Hi @csipapicsa, according to internal metrics, the happy classifier based on discgos-effnet embeddings achieved higher performance than the others. This is a code snippet to get predictions with this model:

from essentia.standard import MonoLoader, TensorflowPredictEffnetDiscogs, TensorflowPredict2D

audio = MonoLoader(filename="audio.wav", sampleRate=16000, resampleQuality=4)()
embedding_model = TensorflowPredictEffnetDiscogs(graphFilename="discogs-effnet-bs64-1.pb", output="PartitionedCall:1")
embeddings = embedding_model(audio)

model = TensorflowPredict2D(graphFilename="mood_happy-discogs-effnet-1.pb", output="model/Softmax")
predictions = model(embeddings)

Remember that to run this code, you must download the model files (*.pb) and set the graphFilename parameter accordingly.

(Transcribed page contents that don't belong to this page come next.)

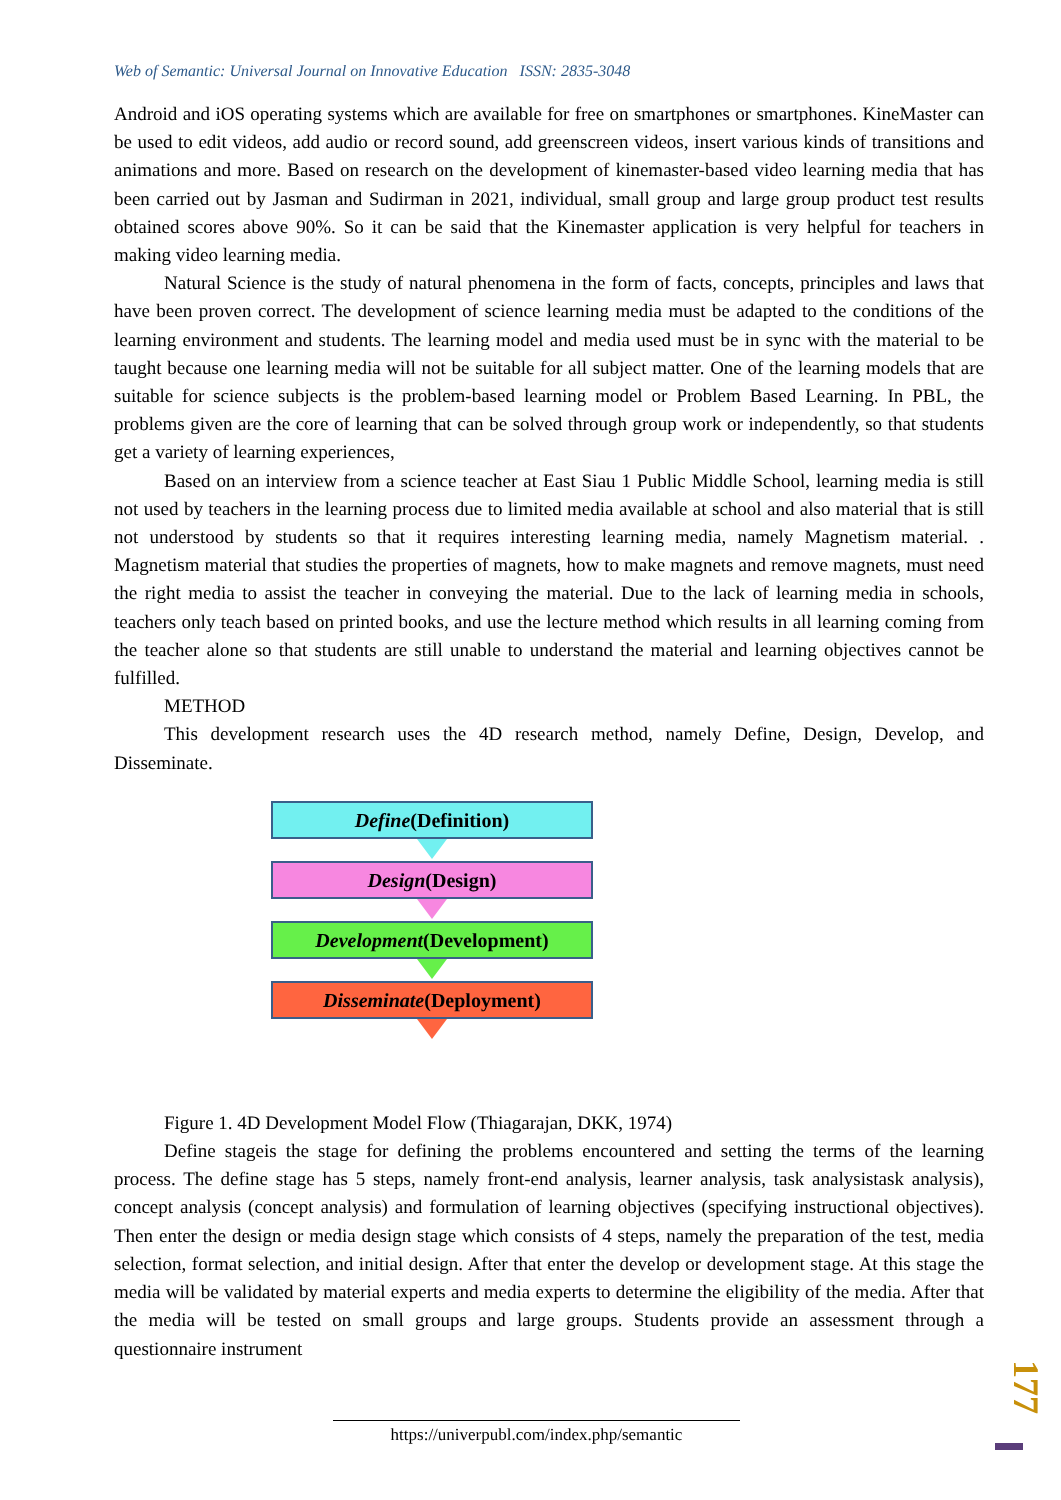Web of Semantic: Universal Journal on Innovative Education ISSN: 2835-3048
Android and iOS operating systems which are available for free on smartphones or smartphones. KineMaster can be used to edit videos, add audio or record sound, add greenscreen videos, insert various kinds of transitions and animations and more. Based on research on the development of kinemaster-based video learning media that has been carried out by Jasman and Sudirman in 2021, individual, small group and large group product test results obtained scores above 90%. So it can be said that the Kinemaster application is very helpful for teachers in making video learning media.
Natural Science is the study of natural phenomena in the form of facts, concepts, principles and laws that have been proven correct. The development of science learning media must be adapted to the conditions of the learning environment and students. The learning model and media used must be in sync with the material to be taught because one learning media will not be suitable for all subject matter. One of the learning models that are suitable for science subjects is the problem-based learning model or Problem Based Learning. In PBL, the problems given are the core of learning that can be solved through group work or independently, so that students get a variety of learning experiences,
Based on an interview from a science teacher at East Siau 1 Public Middle School, learning media is still not used by teachers in the learning process due to limited media available at school and also material that is still not understood by students so that it requires interesting learning media, namely Magnetism material. . Magnetism material that studies the properties of magnets, how to make magnets and remove magnets, must need the right media to assist the teacher in conveying the material. Due to the lack of learning media in schools, teachers only teach based on printed books, and use the lecture method which results in all learning coming from the teacher alone so that students are still unable to understand the material and learning objectives cannot be fulfilled.
METHOD
This development research uses the 4D research method, namely Define, Design, Develop, and Disseminate.
Define(Definition)
Design(Design)
Development(Development)
Disseminate(Deployment)
Figure 1. 4D Development Model Flow (Thiagarajan, DKK, 1974)
Define stageis the stage for defining the problems encountered and setting the terms of the learning process. The define stage has 5 steps, namely front-end analysis, learner analysis, task analysistask analysis), concept analysis (concept analysis) and formulation of learning objectives (specifying instructional objectives). Then enter the design or media design stage which consists of 4 steps, namely the preparation of the test, media selection, format selection, and initial design. After that enter the develop or development stage. At this stage the media will be validated by material experts and media experts to determine the eligibility of the media. After that the media will be tested on small groups and large groups. Students provide an assessment through a questionnaire instrument
177
https://univerpubl.com/index.php/semantic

Additionally, note that some of our auto-tagging classifiers (MTG-Jamendo, MSD, MTT) also predict the happy tag. You can experiment with these predictions and choose the most suitable for your use case.

Best, Pablo.

csipapicsa commented 1 month ago

Hi @palonso,

Thanks for the answer! So are the models on this page the most updated ones?

https://essentia.upf.edu/models.html

If I want to know which one is the best, I assume I need to check the metadata for each classifier to see their accuracy, right? Is there a summary page available for them?

Another question: Can the same embedding model be used for several tasks? For example, if I load "discogs-effnet-bs64-1.pb," do I only need to change the model head, which is usually quite light (around 500kb, kinda)?